Science fiction is a genre whose founding fathers and mothers tended very often (though not exclusively, of course) to be the sort of people who were hard-boiled atheists of the Arthur C. Clarke/Isaac Asimov mold — people who spoke the word “Science” either with a sort of religious reverence or with the sort of stentorian triumphalism of a Thomas Dolby tune (“SCIENCE!”). Some of them, like H.G. Wells, managed to achieve both science worship and stentorian triumphalism in their work, writing books which were combinations of fun narrative and some of the preachiest, creakiest, most antiquated prophecies in print. Somebody, somewhere, has a doctoral dissertation practically written for them comparing the hilarious naïve socialist utopian optimism of Wells (who was hailed as the Voice of the Future in his day) and the disturbing prescience and truly prophetic work of his contemporary G.K. Chesterton, who was thought to be archaic by Progressive types, yet who foresaw many of the catastrophes his clever contemporaries would unleash by their inhuman theories. Simply reading Chesterton vs. almost the entire weight of pre-Holocaust Enlightened Opinion on Eugenics is enough to cure a person forever of any faith in Enlightened Opinion.
 

The paragraph which was about my favorite topic, me, was this one:

Likewise, new converts like the inimitable John C. Wright have a jolly time meeting the fans (a big percentage of them non-Christian with a formidable background in the sciences, philosophy, and literature) and speaking to them in their own terms. Wright, a convert to the Catholic Faith from atheism via non-denom Christianity, is a winsome fantasy writer, an original thinker, and a man bubbling with creativity. He is also just plain funny and equally at home in discussions of artificial intelligence and the need for more Space Princess pulp fiction. He has the knack of empathy and remembers his own difficulties with the Faith well enough that he can speak to those who still have them, while believing very deeply in the teaching of the Church and articulating it clearly.

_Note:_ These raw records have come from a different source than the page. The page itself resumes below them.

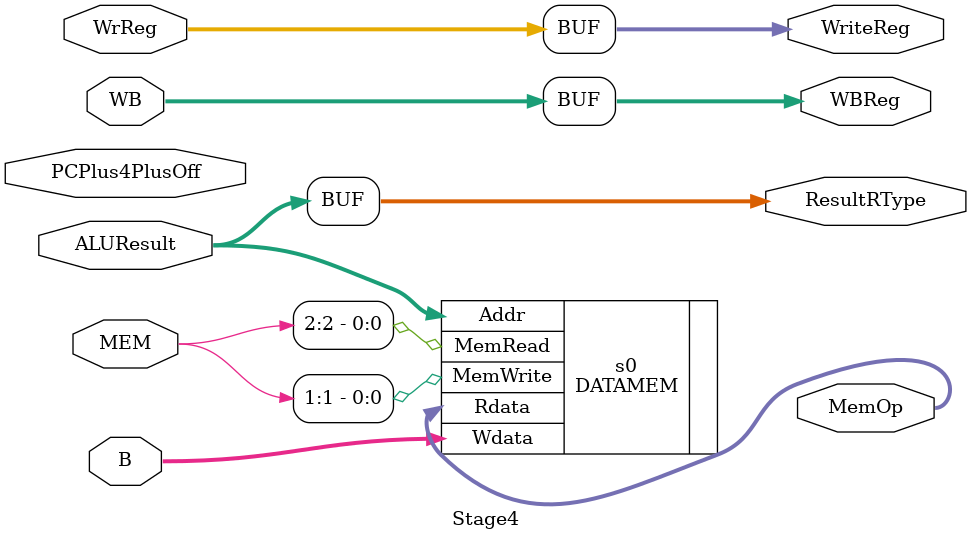
<source format=v>
`timescale 1ns / 1ps
module Stage4(
PCPlus4PlusOff,
ALUResult,
B,
WrReg,
WB,
MEM,
WriteReg,
MemOp,
ResultRType,
WBReg
    );

input [31:0] PCPlus4PlusOff,ALUResult,B;
input [4:0] WrReg;
input [3:0] MEM;
input [1:0] WB;

output[31:0] MemOp,ResultRType;
output [4:0] WriteReg;
output [1:0] WBReg;


assign WriteReg = WrReg;

assign ResultRType = ALUResult;
assign WBReg = WB;

DATAMEM s0 (.MemWrite(MEM[1]),.MemRead(MEM[2]),.Addr(ALUResult),.Wdata(B),.Rdata(MemOp));
//NextAddGen s1 (.Branch({MEM[3],MEM[0]}),.Equal(Equal),.PCSrc(PCSrc));
endmodule

</source>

Original thinker? I suppose if we define the term ‘originality’ to mean that I know good places from which to steal myideas, well, yes.

But winsome? Me? I am not even sure what that word means.

Let me fly to my dictionary:

win·some (adjective) Middle English winsum, from Old English wynsum, from wynn joy; akin to Old High German wunna joy, Latin venus desire: 1. generally pleasing and engaging often because of a childlike charm and innocence.

Hm. Let me look farther:

 
cur·mud·geon (noun) origin unknown. 1 archaic: a miser 2.  crusty, ill-tempered, and usually old man.
 
 
Well, I know which one I would have picked to describe me.